Entries supplied
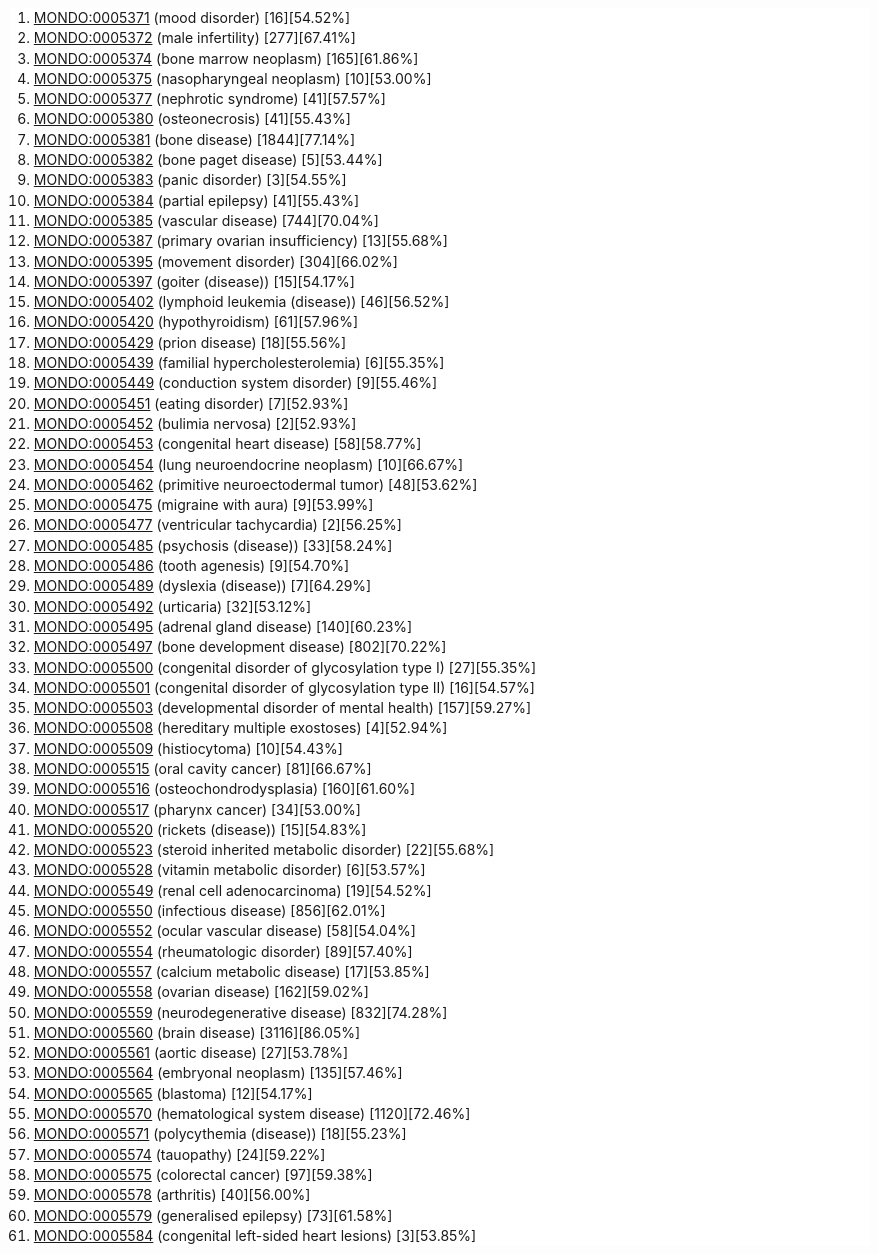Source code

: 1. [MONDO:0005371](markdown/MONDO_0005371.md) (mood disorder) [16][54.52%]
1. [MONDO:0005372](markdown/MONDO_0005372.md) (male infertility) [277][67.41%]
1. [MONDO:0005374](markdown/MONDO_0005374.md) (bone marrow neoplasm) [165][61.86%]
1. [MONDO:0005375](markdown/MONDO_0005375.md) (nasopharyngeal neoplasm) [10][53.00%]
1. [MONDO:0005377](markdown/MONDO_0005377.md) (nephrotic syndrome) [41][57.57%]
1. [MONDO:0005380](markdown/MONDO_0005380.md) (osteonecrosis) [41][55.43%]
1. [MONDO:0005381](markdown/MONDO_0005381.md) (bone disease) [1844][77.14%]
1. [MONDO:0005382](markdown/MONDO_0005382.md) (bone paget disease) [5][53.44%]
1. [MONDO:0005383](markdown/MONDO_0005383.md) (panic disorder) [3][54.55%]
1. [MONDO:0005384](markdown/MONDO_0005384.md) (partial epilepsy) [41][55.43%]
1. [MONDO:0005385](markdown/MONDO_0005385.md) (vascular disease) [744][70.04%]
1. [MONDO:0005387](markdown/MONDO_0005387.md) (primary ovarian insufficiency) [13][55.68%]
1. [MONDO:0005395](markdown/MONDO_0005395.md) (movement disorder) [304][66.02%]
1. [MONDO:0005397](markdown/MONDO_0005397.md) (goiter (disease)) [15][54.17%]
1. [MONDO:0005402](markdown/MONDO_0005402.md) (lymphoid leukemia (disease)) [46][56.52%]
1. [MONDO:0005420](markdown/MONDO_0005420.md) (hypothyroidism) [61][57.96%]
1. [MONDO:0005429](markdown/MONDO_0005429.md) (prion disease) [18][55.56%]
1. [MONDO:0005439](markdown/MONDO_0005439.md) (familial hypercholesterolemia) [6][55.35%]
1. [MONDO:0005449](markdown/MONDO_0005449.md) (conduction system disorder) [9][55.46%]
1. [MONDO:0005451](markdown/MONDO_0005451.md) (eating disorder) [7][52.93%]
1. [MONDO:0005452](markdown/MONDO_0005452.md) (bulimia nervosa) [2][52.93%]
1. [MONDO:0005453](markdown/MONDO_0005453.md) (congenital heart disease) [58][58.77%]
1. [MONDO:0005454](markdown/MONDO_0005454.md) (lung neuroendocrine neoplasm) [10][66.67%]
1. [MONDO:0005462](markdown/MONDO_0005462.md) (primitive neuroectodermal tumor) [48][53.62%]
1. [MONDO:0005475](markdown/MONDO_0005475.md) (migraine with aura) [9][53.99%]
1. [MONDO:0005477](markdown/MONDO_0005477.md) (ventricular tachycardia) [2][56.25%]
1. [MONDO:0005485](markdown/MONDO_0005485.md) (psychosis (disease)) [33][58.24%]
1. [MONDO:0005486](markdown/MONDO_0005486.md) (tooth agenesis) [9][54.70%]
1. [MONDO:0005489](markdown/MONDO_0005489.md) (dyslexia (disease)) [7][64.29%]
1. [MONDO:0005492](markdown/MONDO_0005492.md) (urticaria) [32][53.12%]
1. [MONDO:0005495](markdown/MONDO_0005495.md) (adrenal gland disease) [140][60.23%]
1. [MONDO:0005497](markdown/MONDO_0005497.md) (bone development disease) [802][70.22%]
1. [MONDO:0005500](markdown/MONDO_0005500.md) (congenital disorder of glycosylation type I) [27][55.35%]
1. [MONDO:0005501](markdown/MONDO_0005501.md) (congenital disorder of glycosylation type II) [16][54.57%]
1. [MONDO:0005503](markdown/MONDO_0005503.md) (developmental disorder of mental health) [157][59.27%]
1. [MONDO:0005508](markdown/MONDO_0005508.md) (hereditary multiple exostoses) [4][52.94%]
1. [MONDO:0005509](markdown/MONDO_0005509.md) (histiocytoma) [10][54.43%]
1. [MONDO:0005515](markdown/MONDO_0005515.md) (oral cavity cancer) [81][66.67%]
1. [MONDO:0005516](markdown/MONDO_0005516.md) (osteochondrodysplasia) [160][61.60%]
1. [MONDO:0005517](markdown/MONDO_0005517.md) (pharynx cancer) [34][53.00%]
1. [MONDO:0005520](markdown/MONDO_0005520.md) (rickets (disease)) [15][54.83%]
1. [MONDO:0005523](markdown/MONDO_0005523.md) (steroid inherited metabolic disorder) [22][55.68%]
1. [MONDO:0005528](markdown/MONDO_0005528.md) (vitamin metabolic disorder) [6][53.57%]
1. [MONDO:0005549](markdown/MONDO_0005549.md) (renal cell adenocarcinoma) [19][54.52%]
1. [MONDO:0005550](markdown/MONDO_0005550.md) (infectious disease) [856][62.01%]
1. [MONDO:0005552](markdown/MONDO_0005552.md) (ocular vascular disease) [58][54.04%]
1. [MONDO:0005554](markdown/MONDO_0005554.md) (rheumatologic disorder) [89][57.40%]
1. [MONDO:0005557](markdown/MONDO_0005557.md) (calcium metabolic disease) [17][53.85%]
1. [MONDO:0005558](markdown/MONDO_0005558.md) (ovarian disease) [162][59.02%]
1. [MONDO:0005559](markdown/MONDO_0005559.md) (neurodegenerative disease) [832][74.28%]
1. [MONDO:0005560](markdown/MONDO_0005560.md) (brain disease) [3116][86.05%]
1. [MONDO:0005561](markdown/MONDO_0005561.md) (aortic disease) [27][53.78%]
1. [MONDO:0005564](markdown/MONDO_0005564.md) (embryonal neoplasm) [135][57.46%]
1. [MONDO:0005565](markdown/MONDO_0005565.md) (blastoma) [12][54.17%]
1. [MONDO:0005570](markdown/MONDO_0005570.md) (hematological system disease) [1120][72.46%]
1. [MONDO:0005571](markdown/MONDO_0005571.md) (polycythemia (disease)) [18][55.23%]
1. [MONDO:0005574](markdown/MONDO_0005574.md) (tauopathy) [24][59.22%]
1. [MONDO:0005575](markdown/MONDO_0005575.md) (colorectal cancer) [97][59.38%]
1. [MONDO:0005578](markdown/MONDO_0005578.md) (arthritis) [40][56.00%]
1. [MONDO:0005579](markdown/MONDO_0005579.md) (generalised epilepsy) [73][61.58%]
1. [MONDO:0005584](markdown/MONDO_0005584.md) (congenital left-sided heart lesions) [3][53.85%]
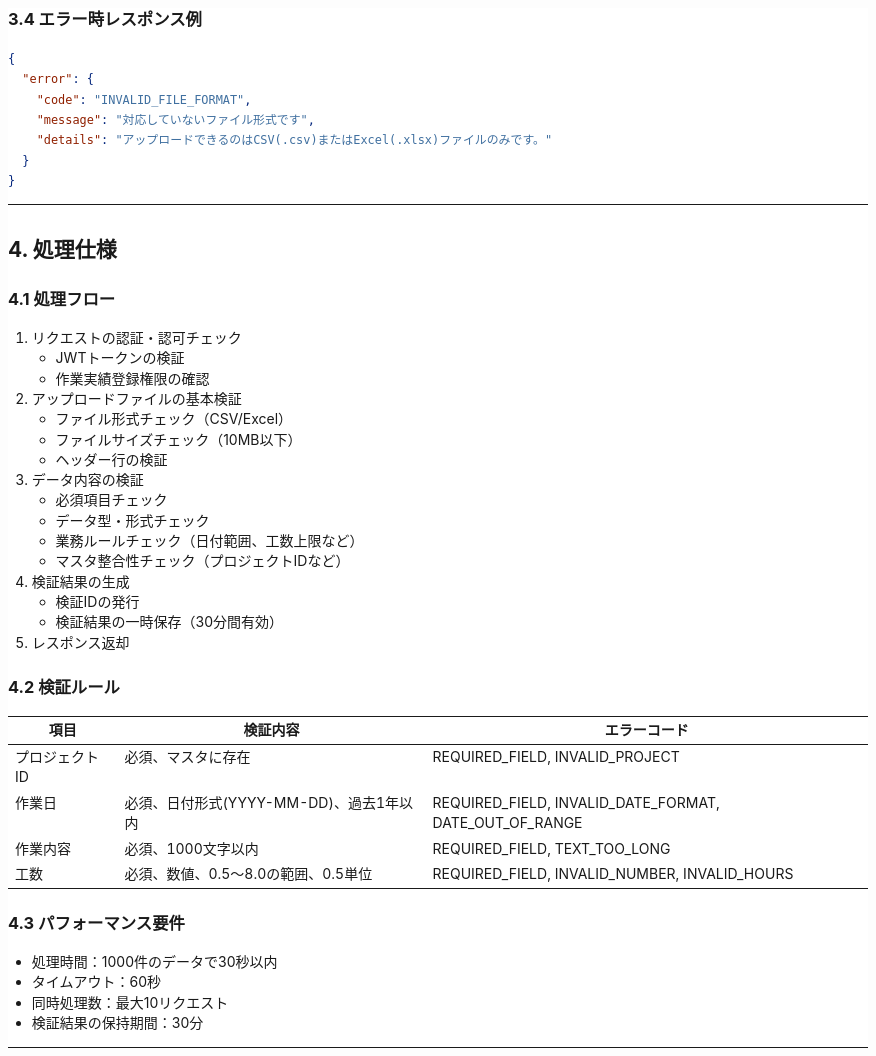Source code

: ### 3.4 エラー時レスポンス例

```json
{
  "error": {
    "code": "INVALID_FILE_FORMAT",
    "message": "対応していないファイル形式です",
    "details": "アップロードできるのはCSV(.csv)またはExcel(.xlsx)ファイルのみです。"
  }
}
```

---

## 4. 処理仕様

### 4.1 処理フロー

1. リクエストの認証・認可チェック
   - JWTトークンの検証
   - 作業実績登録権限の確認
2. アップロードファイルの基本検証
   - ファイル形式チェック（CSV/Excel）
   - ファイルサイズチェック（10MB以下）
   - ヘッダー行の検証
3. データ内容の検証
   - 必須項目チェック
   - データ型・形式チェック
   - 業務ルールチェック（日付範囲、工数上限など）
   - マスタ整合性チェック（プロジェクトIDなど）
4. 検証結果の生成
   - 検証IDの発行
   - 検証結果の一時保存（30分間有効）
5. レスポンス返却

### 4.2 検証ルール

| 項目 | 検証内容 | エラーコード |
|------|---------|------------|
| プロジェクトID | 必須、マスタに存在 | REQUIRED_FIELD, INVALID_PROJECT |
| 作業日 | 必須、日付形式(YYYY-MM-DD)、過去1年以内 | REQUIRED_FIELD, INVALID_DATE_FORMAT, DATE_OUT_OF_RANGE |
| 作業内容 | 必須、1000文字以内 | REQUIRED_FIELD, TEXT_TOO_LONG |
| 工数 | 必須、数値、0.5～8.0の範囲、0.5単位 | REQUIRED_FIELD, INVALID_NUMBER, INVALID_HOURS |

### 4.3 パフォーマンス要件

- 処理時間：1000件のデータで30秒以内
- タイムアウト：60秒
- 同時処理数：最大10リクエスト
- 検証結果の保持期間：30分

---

Task description
Keeping every character as it is, restate the lines above that run from the line with "1. [MONDO:0005387](markdown/MONDO_0005387.md) (primary" through the line with "1. [MONDO:0005509](markdown/MONDO_0005509.md) (histiocytoma)", both included, and nothing else.

Result for this task
1. [MONDO:0005387](markdown/MONDO_0005387.md) (primary ovarian insufficiency) [13][55.68%]
1. [MONDO:0005395](markdown/MONDO_0005395.md) (movement disorder) [304][66.02%]
1. [MONDO:0005397](markdown/MONDO_0005397.md) (goiter (disease)) [15][54.17%]
1. [MONDO:0005402](markdown/MONDO_0005402.md) (lymphoid leukemia (disease)) [46][56.52%]
1. [MONDO:0005420](markdown/MONDO_0005420.md) (hypothyroidism) [61][57.96%]
1. [MONDO:0005429](markdown/MONDO_0005429.md) (prion disease) [18][55.56%]
1. [MONDO:0005439](markdown/MONDO_0005439.md) (familial hypercholesterolemia) [6][55.35%]
1. [MONDO:0005449](markdown/MONDO_0005449.md) (conduction system disorder) [9][55.46%]
1. [MONDO:0005451](markdown/MONDO_0005451.md) (eating disorder) [7][52.93%]
1. [MONDO:0005452](markdown/MONDO_0005452.md) (bulimia nervosa) [2][52.93%]
1. [MONDO:0005453](markdown/MONDO_0005453.md) (congenital heart disease) [58][58.77%]
1. [MONDO:0005454](markdown/MONDO_0005454.md) (lung neuroendocrine neoplasm) [10][66.67%]
1. [MONDO:0005462](markdown/MONDO_0005462.md) (primitive neuroectodermal tumor) [48][53.62%]
1. [MONDO:0005475](markdown/MONDO_0005475.md) (migraine with aura) [9][53.99%]
1. [MONDO:0005477](markdown/MONDO_0005477.md) (ventricular tachycardia) [2][56.25%]
1. [MONDO:0005485](markdown/MONDO_0005485.md) (psychosis (disease)) [33][58.24%]
1. [MONDO:0005486](markdown/MONDO_0005486.md) (tooth agenesis) [9][54.70%]
1. [MONDO:0005489](markdown/MONDO_0005489.md) (dyslexia (disease)) [7][64.29%]
1. [MONDO:0005492](markdown/MONDO_0005492.md) (urticaria) [32][53.12%]
1. [MONDO:0005495](markdown/MONDO_0005495.md) (adrenal gland disease) [140][60.23%]
1. [MONDO:0005497](markdown/MONDO_0005497.md) (bone development disease) [802][70.22%]
1. [MONDO:0005500](markdown/MONDO_0005500.md) (congenital disorder of glycosylation type I) [27][55.35%]
1. [MONDO:0005501](markdown/MONDO_0005501.md) (congenital disorder of glycosylation type II) [16][54.57%]
1. [MONDO:0005503](markdown/MONDO_0005503.md) (developmental disorder of mental health) [157][59.27%]
1. [MONDO:0005508](markdown/MONDO_0005508.md) (hereditary multiple exostoses) [4][52.94%]
1. [MONDO:0005509](markdown/MONDO_0005509.md) (histiocytoma) [10][54.43%]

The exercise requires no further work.